Everything has a certain degree of risk.
The difference is the millionaires and billionaires take the most calculated risks possible and win more times than they lose.
You cannot eliminate the risk only make it smaller.I agree on cash flow.Never pay based on POTENTIAL or PROJECTIONS.I can show you many developers that lost their shirts because they predicted x,y,z would happen when they built out their projects.
In appreciation games it's a crap shoot.Some win and many you never hear about lose.Nobody wants to brag when they lose everything yet those are some of the most valuable stories to tell.
I would also say with cash flow to watch out for CURRENT NUMBERS. In other words is the seller or management company "cooking the books".
Example.
1.Taking money from another account and making the tenants look like they are paying on time and in full to show 100% occupancy.
2.Giving rent credits like first 1/2 month off apartment rent,or full month rent off,or no security deposit,pet deposit,etc. to inflate occupancy.
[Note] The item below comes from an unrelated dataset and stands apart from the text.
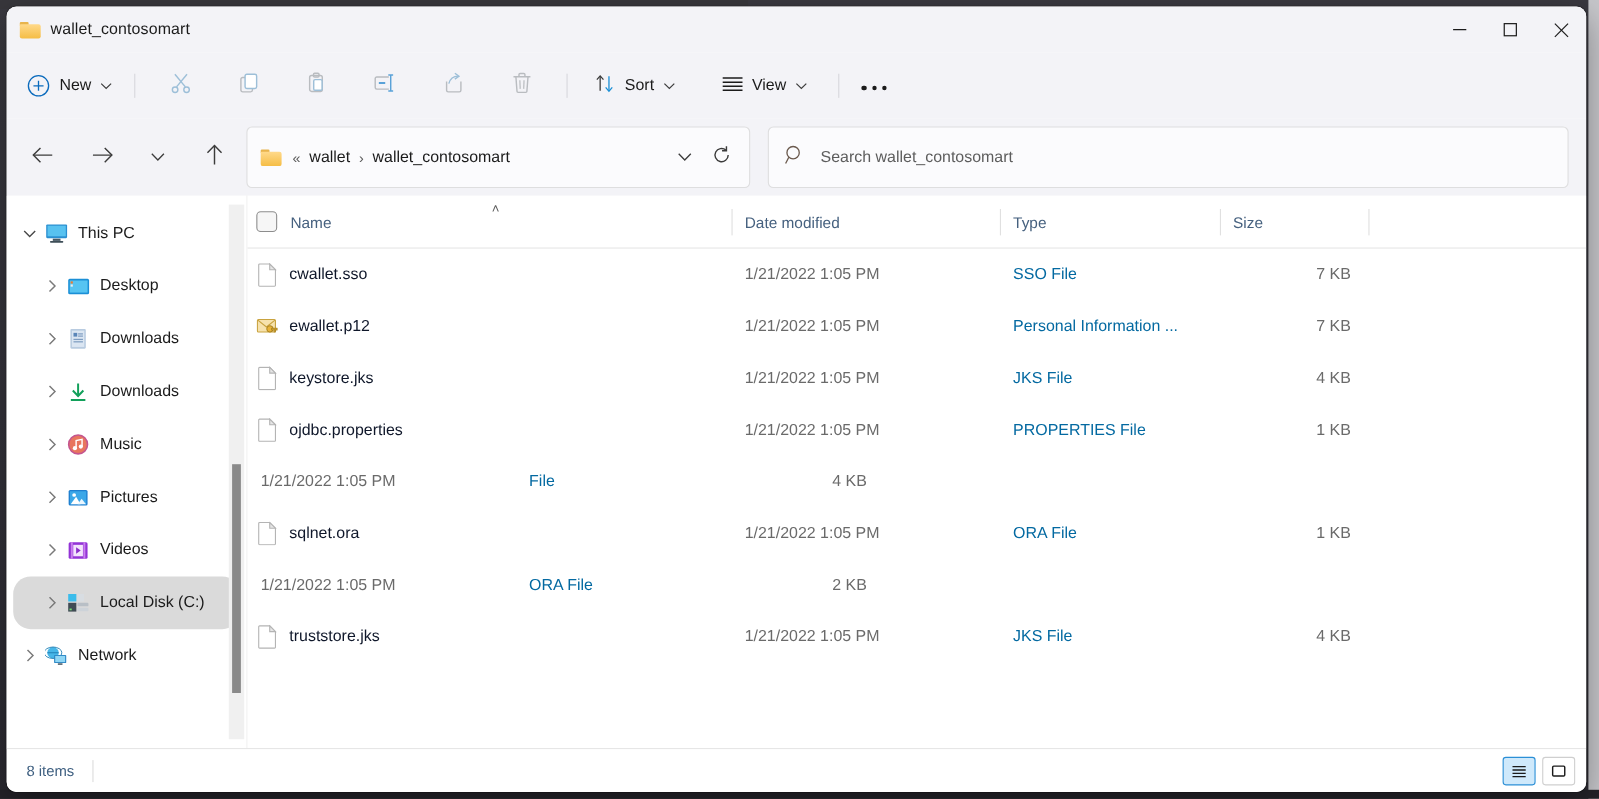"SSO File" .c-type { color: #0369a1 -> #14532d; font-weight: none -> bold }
3.Retail leased properties where market rent was 18sq ft but the landlord is selling because lease is coming up for renewal and if tenant doesn't get 12sq ft they will upgrade to the new grocery anchored shopping center that used to be 22 sq ft and is now 18.
4.Watch out for pre-foreclosure volume and foreclosure volume for your area.
What I mean is when a buyer purchases a distressed property for below market value they can then rent at a lower basis and still make the same or better profit than you.I have seen this first hand.
I have seen rents for apartments 2 bed be 650 a month.Then a few foreclosures happen that buyers purchase cheap for cash.They come on the market and rent for 550 a month.The buyers rent low to get the best tenants to choose from and build occupancy quick.Then over time they will up the rents.What this does is put tremendous pressure on landlords already hurting that have high debt service loans.
Then those get foreclosed on and a domino effect happens until the market settles.
So my main point is don't count on current rent or future rent.I look at where the market is going and correcting to and buy really low so you have room in case the worst happens.
This will exclude many properties.If you make great income form other than real estate and just want a tax shelter with pay down etc. then you might look at it differently.